(Task to complete) Rewrite the lines of every entry below, putting "vernacular name" wherever "common name" appears and leaving everything else unchanged. Omit the pictures from your answer.

[Data items]
- - - - - - -
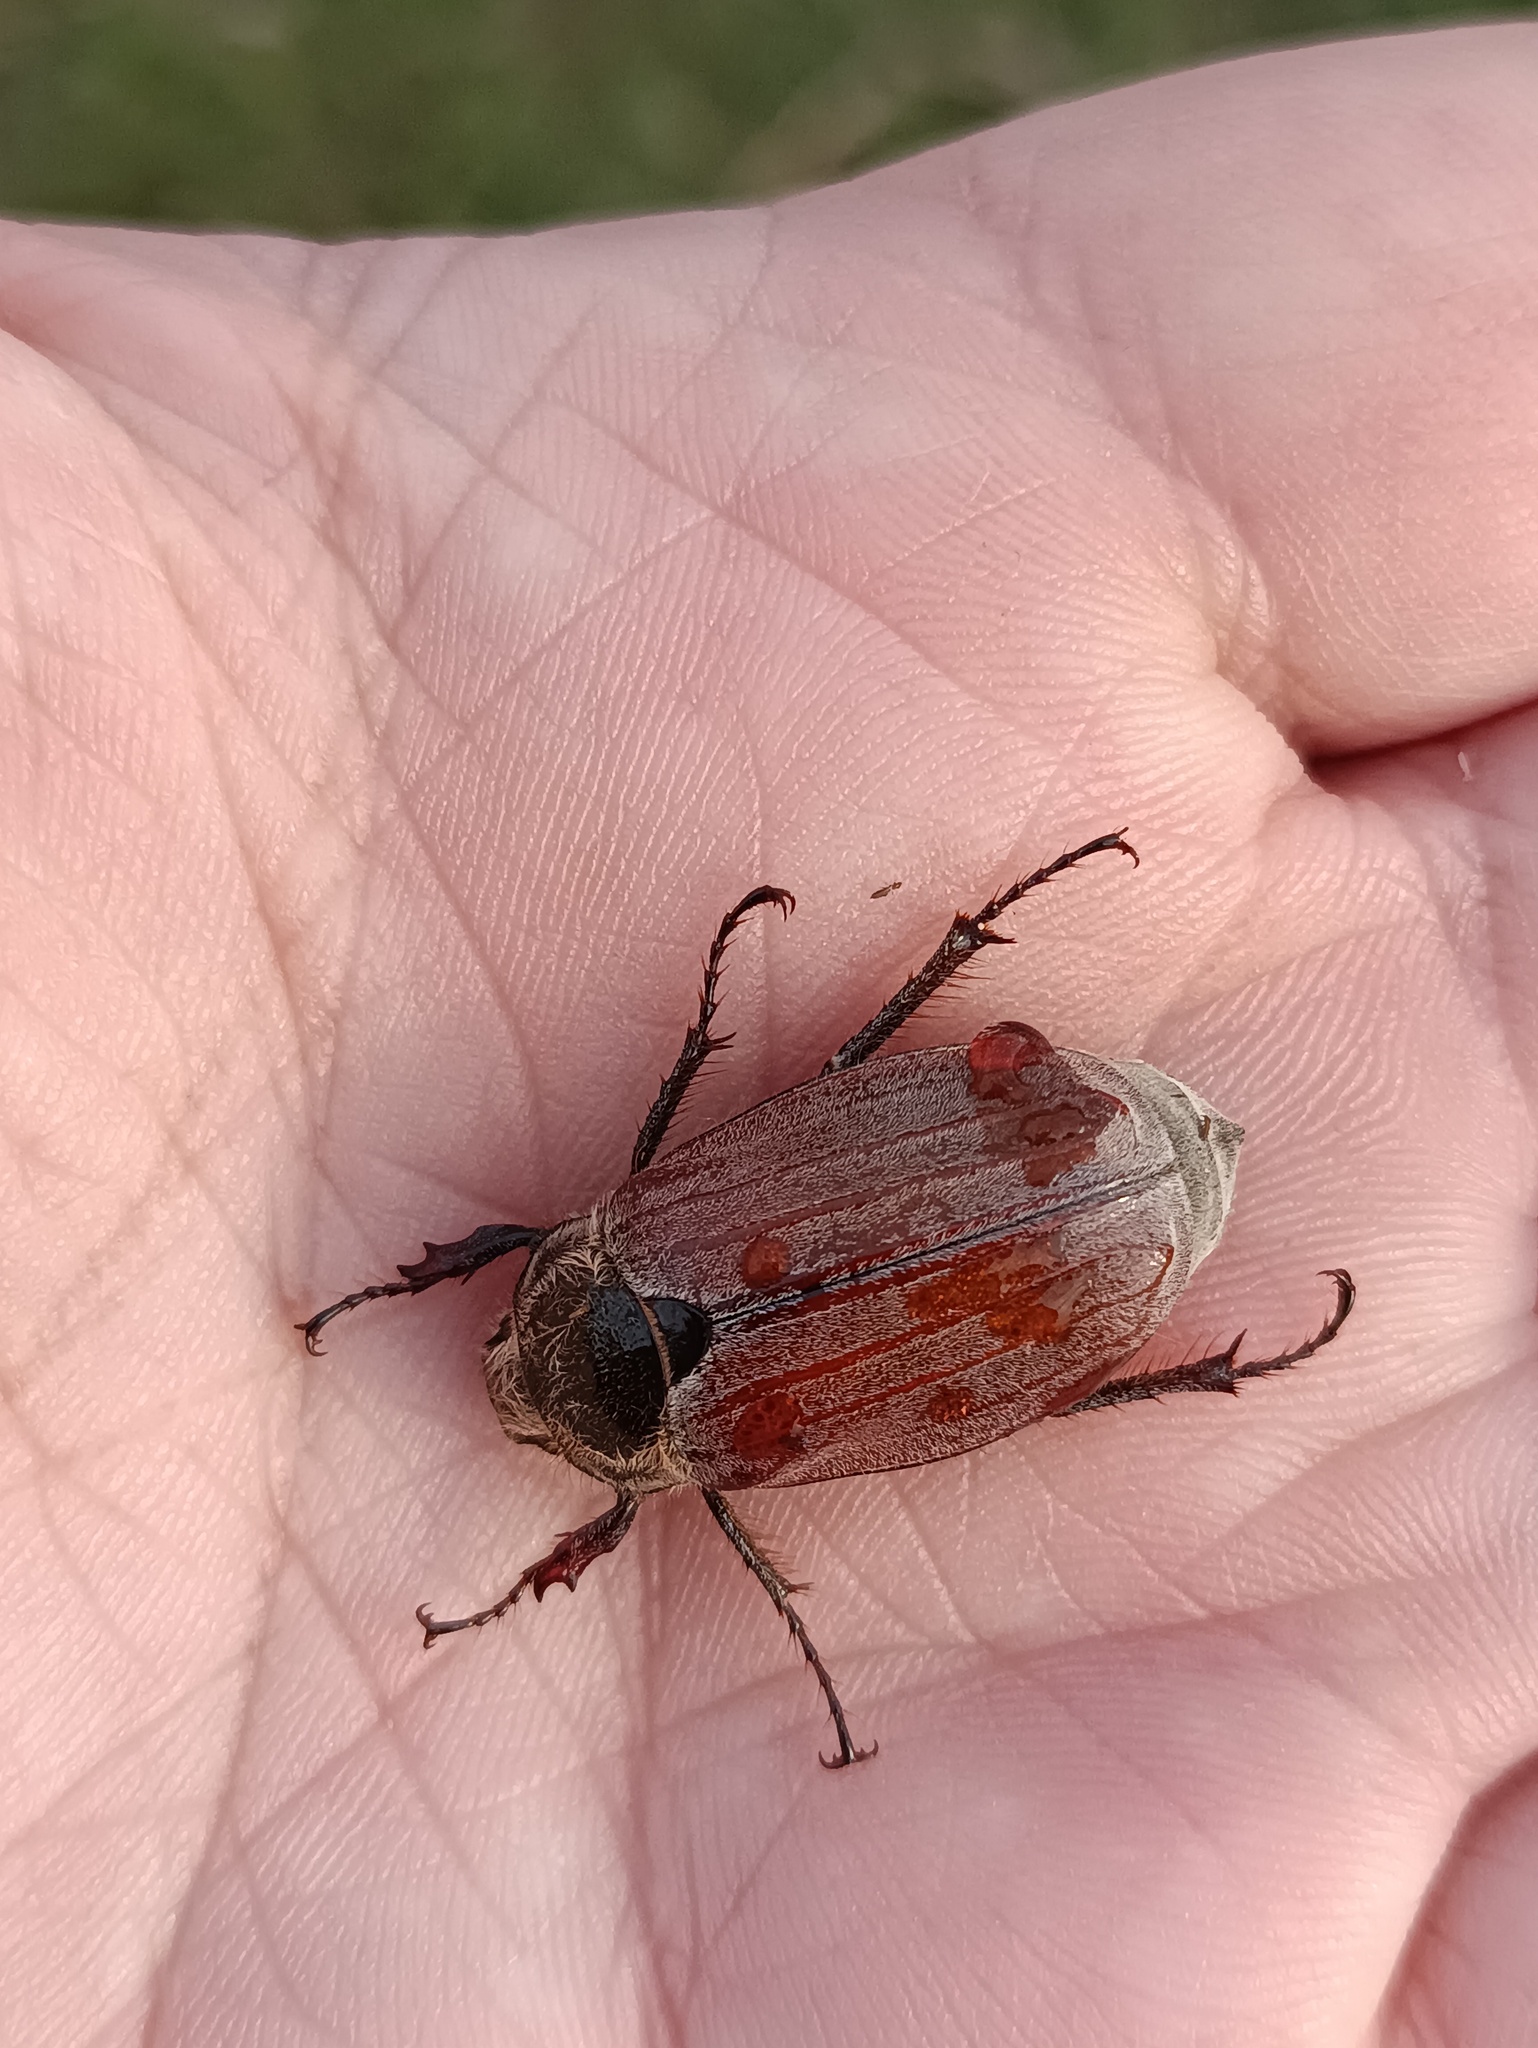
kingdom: Animalia
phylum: Arthropoda
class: Insecta
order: Coleoptera
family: Scarabaeidae
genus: Melolontha
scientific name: Melolontha hippocastani
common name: Chestnut cockchafer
- - - - - - -
(The solution)
kingdom: Animalia
phylum: Arthropoda
class: Insecta
order: Coleoptera
family: Scarabaeidae
genus: Melolontha
scientific name: Melolontha hippocastani
vernacular name: Chestnut cockchafer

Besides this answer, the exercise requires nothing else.